As far as being shape goes, that guy knows his stuff.

But I've never trained in some trendy shorts without boxers.

-I<3URMOM


----------



## Jessica (Aug 19, 2005)

Quote:

   Originally Posted by *orodwen* 
_i think you need to post the puking smiley, jessica, but it's not working. 
	

	
	
		
		

		
		
	


	






_

 
 Edited the previous post....but you're right. It's not working


----------



## Chelsea (Aug 19, 2005)

he is sooo surgeried and weird now. his hair is gorgeous though. on a woman it would be amazing.


----------



## singinmys0ng (Aug 19, 2005)

um yeah, carrot top we can so see your pubic hair and that is NOT a turn on to women..sorry. And the eyeliner while working out is just gay and you make me want to vomit.


----------



## beautifulxdisaster (Aug 20, 2005)

ewww put on some lotion!  His face looks good in the 4th picture, only.


----------



## orodwen (Aug 20, 2005)

Quote:

   Originally Posted by *Chelsea* 
_he is sooo surgeried and weird now. his hair is gorgeous though. on a woman it would be amazing._

 
oh i know.  i've always loved his hair, regardless of anything else.


----------



## Juneplum (Aug 20, 2005)

PUKE PUKE PUKE!!!! eeewwwww! can u say GROSS????


----------



## angelwings (Aug 20, 2005)

Who is he?


----------



## orodwen (Aug 20, 2005)

Quote:

   Originally Posted by *angelwings* 
_Who is he?_

 
this may help jog your memory: http://www.imdb.com/name/nm0005488/


----------



## angelwings (Aug 20, 2005)

Quote:

   Originally Posted by *orodwen* 
_this may help jog your memory: http://www.imdb.com/name/nm0005488/



_

 
Thanks


----------



## professionaltart (Aug 20, 2005)

i was just about to ask the same thing about his eyeliner. he has a pretty hot body if it wasnt attached to his horibble head.

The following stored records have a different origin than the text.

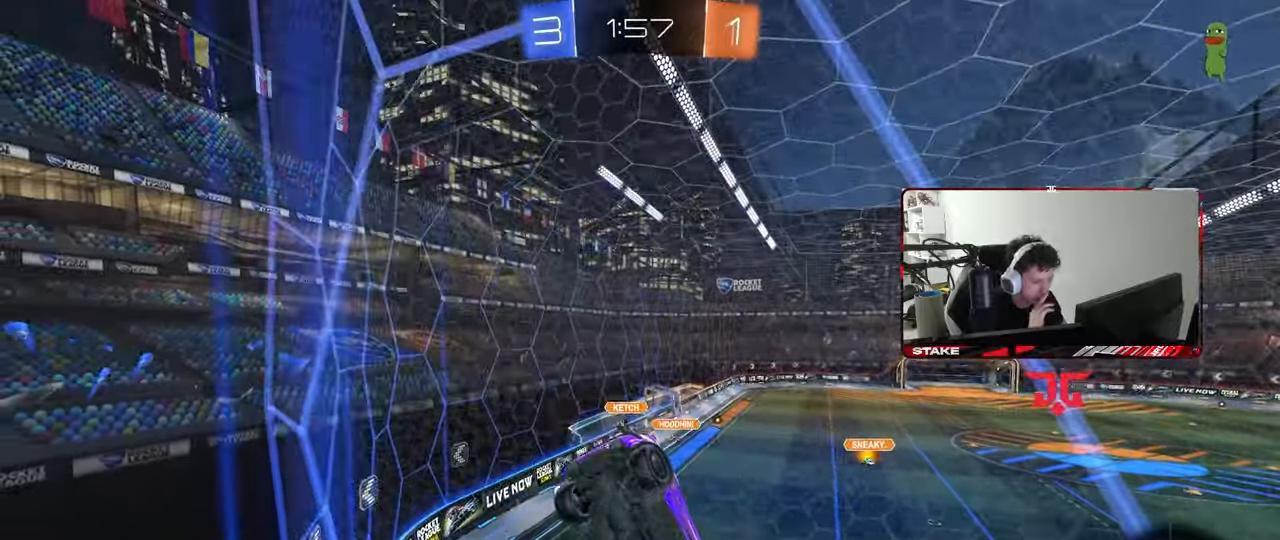
{"keys": ["d", "w"], "mouse": [], "mouse_move": "still", "events": [[50, "d", "up"], [50, "w", "down"], [333, "d", "down"]]}
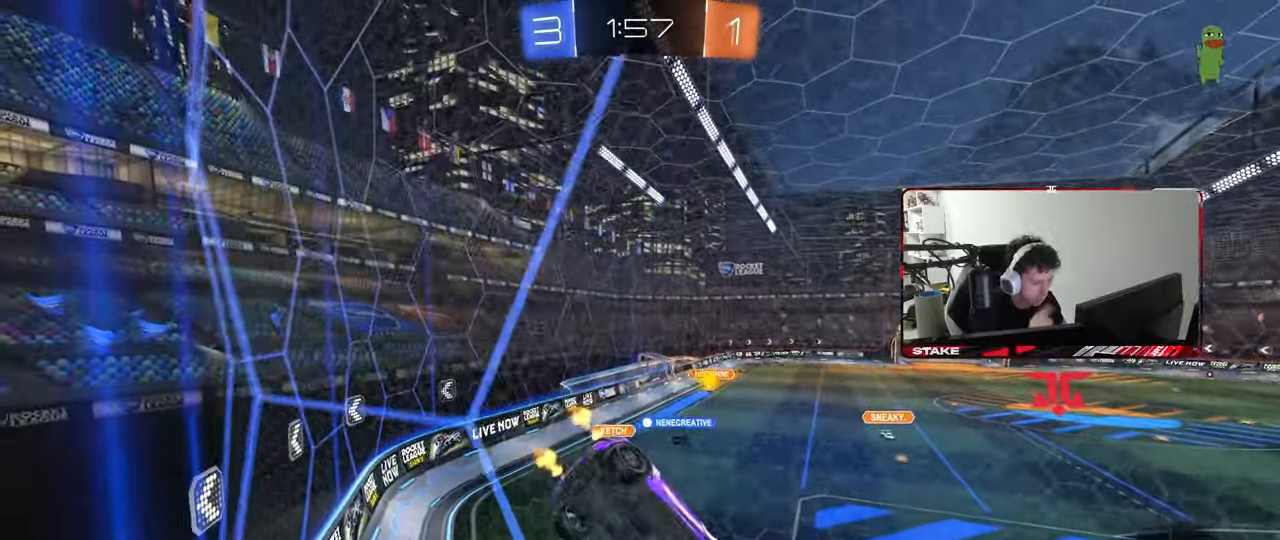
{"keys": ["s"], "mouse": [], "mouse_move": "up-left", "events": [[17, "d", "up"], [150, "d", "down"], [200, "w", "up"], [250, "d", "up"], [300, "w", "down"], [450, "w", "up"], [483, "s", "down"]]}
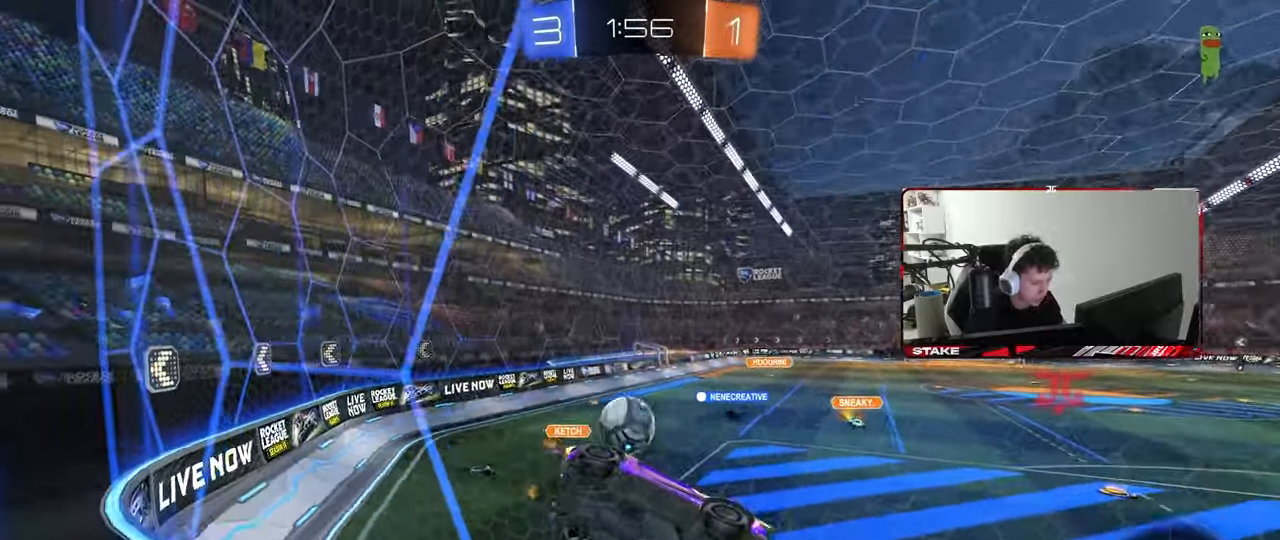
{"keys": [], "mouse": [], "mouse_move": "still", "events": [[33, "a", "down"], [133, "a", "up"], [167, "s", "up"], [317, "w", "down"], [450, "w", "up"]]}
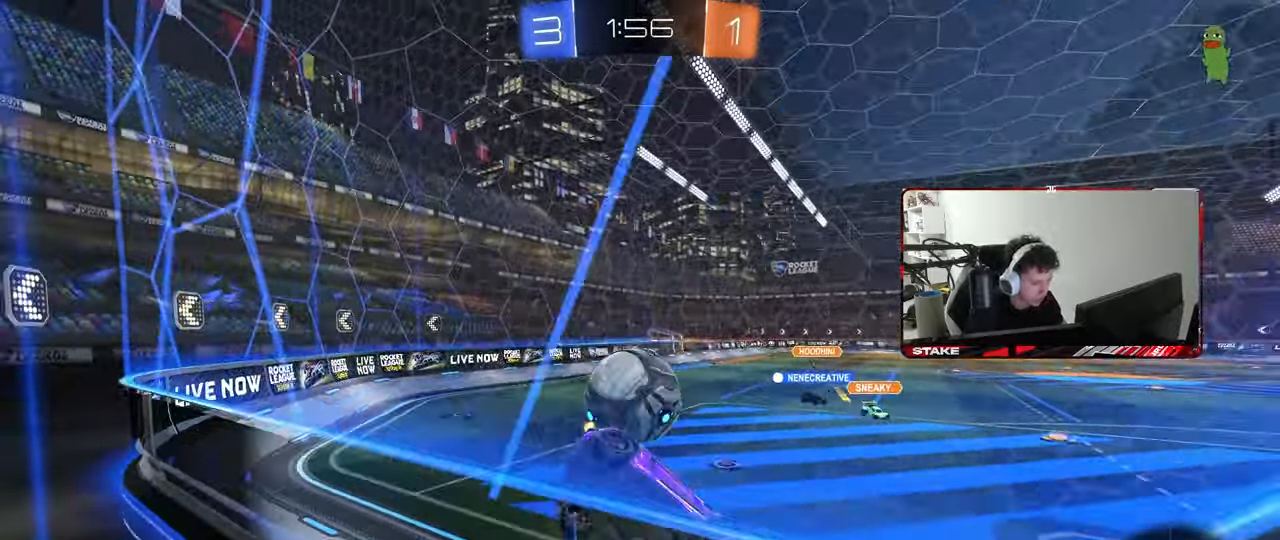
{"keys": [], "mouse": [], "mouse_move": "still", "events": [[50, "s", "down"], [150, "s", "up"], [383, "d", "down"], [467, "d", "up"]]}
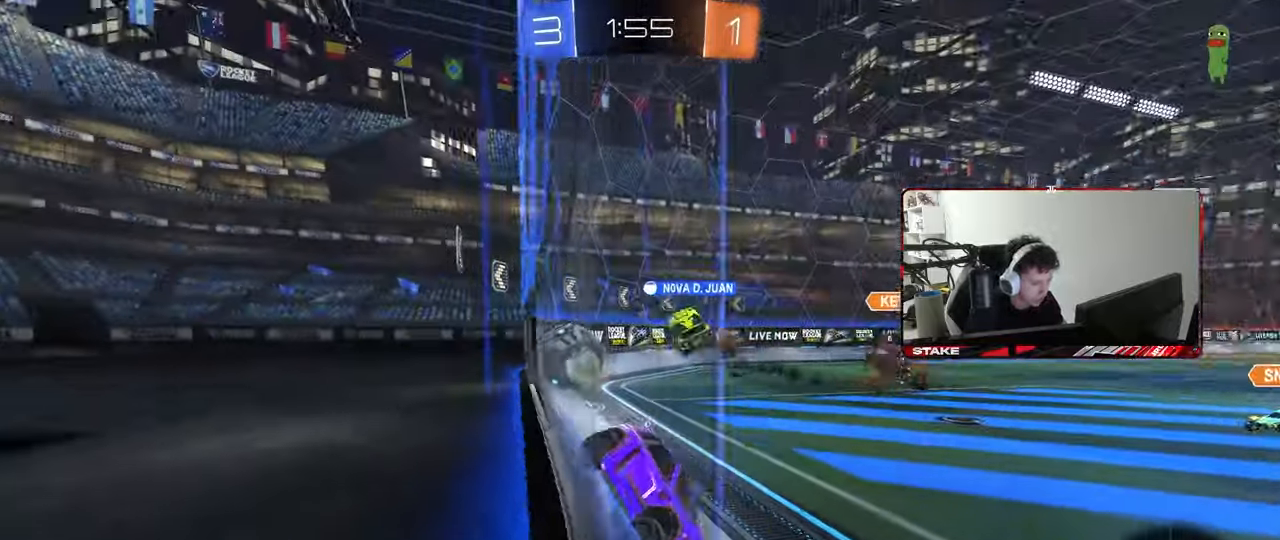
{"keys": ["d", "s"], "mouse": [], "mouse_move": "still", "events": [[17, "s", "down"], [300, "d", "down"]]}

did he have plastic surgery?? he looks a lil different


----------



## Chelsea (Aug 20, 2005)

Quote:

   Originally Posted by *professionaltart* 
_i was just about to ask the same thing about his eyeliner. he has a pretty hot body if it wasnt attached to his horibble head.

did he have plastic surgery?? he looks a lil different_

 
he def did.. i was looking at old pics last night


----------



## ilovedisneyland (Aug 21, 2005)

eww. he groses me out. i saw him at the fair a few months ago i was surpised he actually made me laugh. but most of it was stupid hahha.

ps. this was about a month ago and i dooooooooo not remember him being that buff.


----------



## mac_obsession (Aug 22, 2005)

Can you said roidin it?
Love his hair, aside from the ponytail uptop...and yeah uh didnt need to see the pubes..

my bf says no way thats not him...photoshop? I dunno. I dont particularly care, but thanks orodwen for the laugh


----------



## user2 (Aug 22, 2005)

Is he supposed to look that.....feminine??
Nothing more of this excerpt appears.